Wednesday Bonus Exercise 2.2: Use Singularity to Run Tensorflow

In this tutorial, we see how to submit a tensorflow job on the OSG through Singularity containers. We currently offer CPU and GPU containers for tensorflow (both based on Ubuntu). Here, we focus on a CPU container.

Setup

You should still be logged into training.osgconnect.net (the OSG Connect submit server for this workshop).

Get the example files and understand the job requirements.

In order to run this example quickly, you can download all the files into a new folder using the tutorial command:

username@training $ tutorial tensorflow-matmul

This creates a directory tutorial-tensorflow-matmul. Go inside the directory and see what is inside.

username@training $ cd tutorial-tensorflow-matmul
username@training $ ls -F

You will see the following files

tf_matmul.py            (Python program to multiply two matrices using tensorflow package)
tf_matmul.submit        (HTCondor Job description file)
tf_matmul_wrapper.sh    (Job wrapper shell script that executes the python program)
tf_matmul_gpu.submit    (HTCondor Job description file targeting gpus)

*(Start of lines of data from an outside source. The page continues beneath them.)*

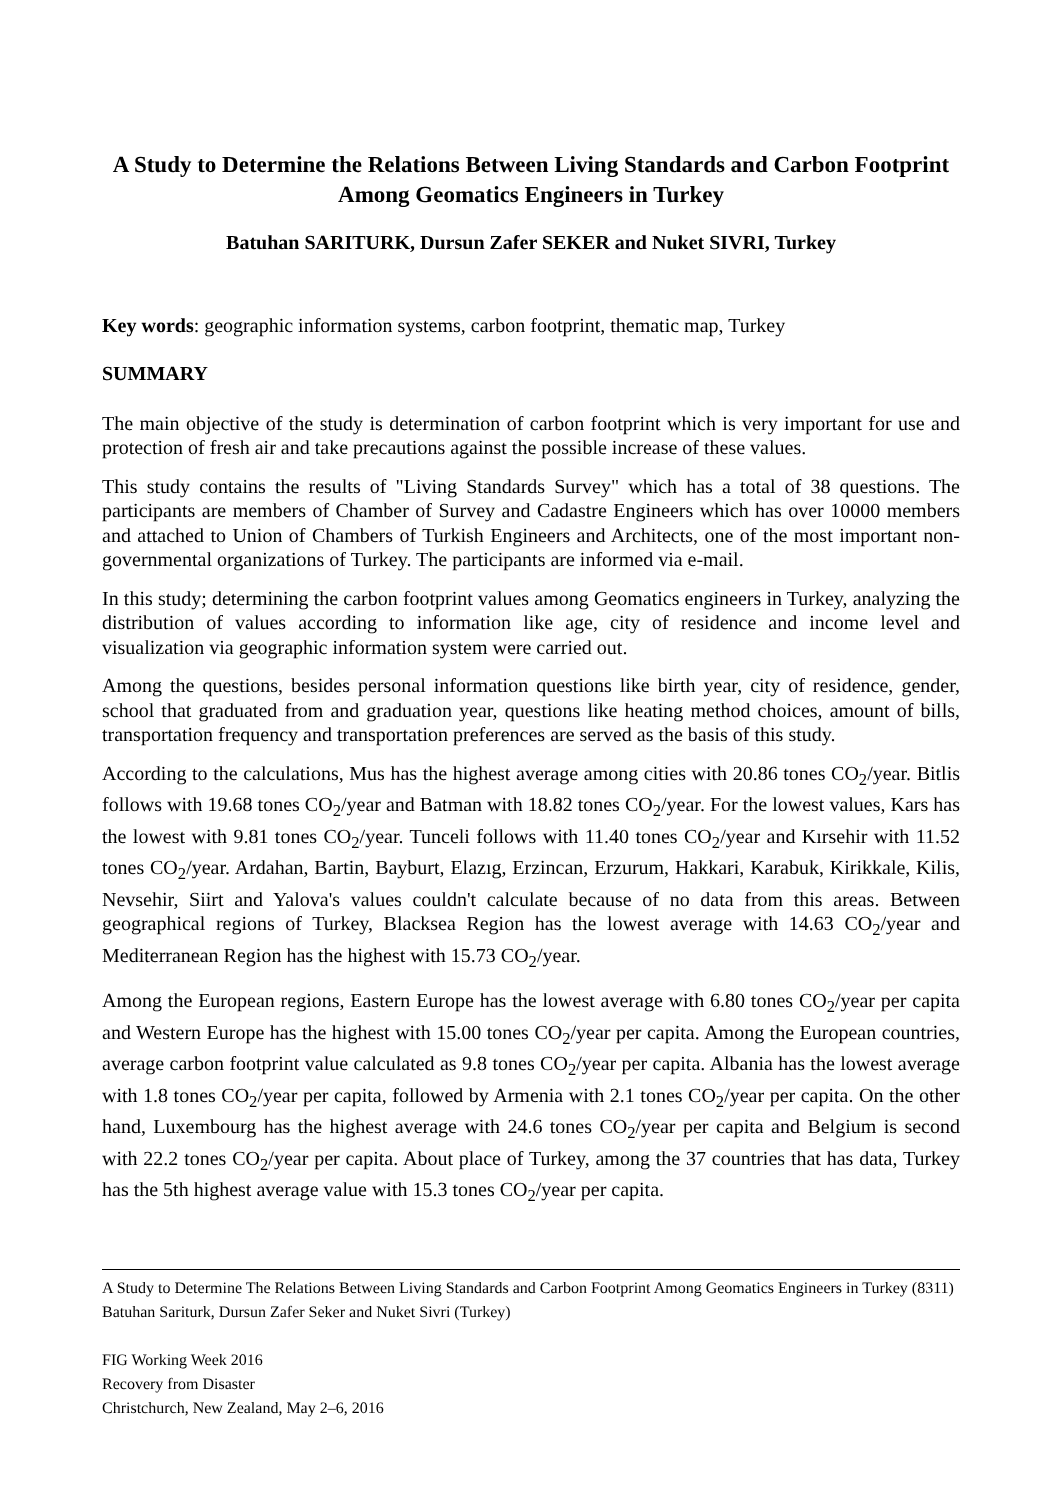A Study to Determine the Relations Between Living Standards and Carbon Footprint Among Geomatics Engineers in Turkey
Batuhan SARITURK, Dursun Zafer SEKER and Nuket SIVRI, Turkey
Key words: geographic information systems, carbon footprint, thematic map, Turkey
SUMMARY
The main objective of the study is determination of carbon footprint which is very important for use and protection of fresh air and take precautions against the possible increase of these values.
This study contains the results of "Living Standards Survey" which has a total of 38 questions. The participants are members of Chamber of Survey and Cadastre Engineers which has over 10000 members and attached to Union of Chambers of Turkish Engineers and Architects, one of the most important non-governmental organizations of Turkey. The participants are informed via e-mail.
In this study; determining the carbon footprint values among Geomatics engineers in Turkey, analyzing the distribution of values according to information like age, city of residence and income level and visualization via geographic information system were carried out.
Among the questions, besides personal information questions like birth year, city of residence, gender, school that graduated from and graduation year, questions like heating method choices, amount of bills, transportation frequency and transportation preferences are served as the basis of this study.
According to the calculations, Mus has the highest average among cities with 20.86 tones CO<sub>2</sub>/year. Bitlis follows with 19.68 tones CO<sub>2</sub>/year and Batman with 18.82 tones CO<sub>2</sub>/year. For the lowest values, Kars has the lowest with 9.81 tones CO<sub>2</sub>/year. Tunceli follows with 11.40 tones CO<sub>2</sub>/year and Kırsehir with 11.52 tones CO<sub>2</sub>/year. Ardahan, Bartin, Bayburt, Elazıg, Erzincan, Erzurum, Hakkari, Karabuk, Kirikkale, Kilis, Nevsehir, Siirt and Yalova's values couldn't calculate because of no data from this areas. Between geographical regions of Turkey, Blacksea Region has the lowest average with 14.63 CO<sub>2</sub>/year and Mediterranean Region has the highest with 15.73 CO<sub>2</sub>/year.
Among the European regions, Eastern Europe has the lowest average with 6.80 tones CO<sub>2</sub>/year per capita and Western Europe has the highest with 15.00 tones CO<sub>2</sub>/year per capita. Among the European countries, average carbon footprint value calculated as 9.8 tones CO<sub>2</sub>/year per capita. Albania has the lowest average with 1.8 tones CO<sub>2</sub>/year per capita, followed by Armenia with 2.1 tones CO<sub>2</sub>/year per capita. On the other hand, Luxembourg has the highest average with 24.6 tones CO<sub>2</sub>/year per capita and Belgium is second with 22.2 tones CO<sub>2</sub>/year per capita. About place of Turkey, among the 37 countries that has data, Turkey has the 5th highest average value with 15.3 tones CO<sub>2</sub>/year per capita.
A Study to Determine The Relations Between Living Standards and Carbon Footprint Among Geomatics Engineers in Turkey (8311)
Batuhan Sariturk, Dursun Zafer Seker and Nuket Sivri (Turkey)
FIG Working Week 2016
Recovery from Disaster
Christchurch, New Zealand, May 2–6, 2016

NOTE: The file tf_matmul_gpu.submit is for gpus, but we will not focus on gpus in this exercise. You are welcome to take a look.

The python script `tf_matmul.py` uses tensorflow to perform the matrix multiplication of a `2x2` matrix.

The submit file will have similar requirements and options as our previous job, including:

Requirements = HAS_SINGULARITY == True

In addition, we also provide the full path of the image via the keyword +SingularityImage.

+SingularityImage = "/cvmfs/singularity.opensciencegrid.org/opensciencegrid/tensorflow:latest"

Submit the tensorflow example job

Now submit the job to the OSG.

username@training $ condor_submit tf_matmul.submit 

The job will look for a machine on the OSG that has singularity installed. On a matched machine, the job creates the singularity container from the image /cvmfs/singularity.opensciencegrid.org/opensciencegrid/tensorflow:latest. Inside this container, the program tf_matmul.py begins to execute.

After your job completed, you will see an output file tf_matmul.output.

username@training $ cat tf_matmul.output 
result of matrix multiplication
===============================
[[ 1.0000000e+00  0.0000000e+00]
 [-4.7683716e-07  1.0000002e+00]]
===============================

The result printed in the output file should be a 2x2 identity matrix.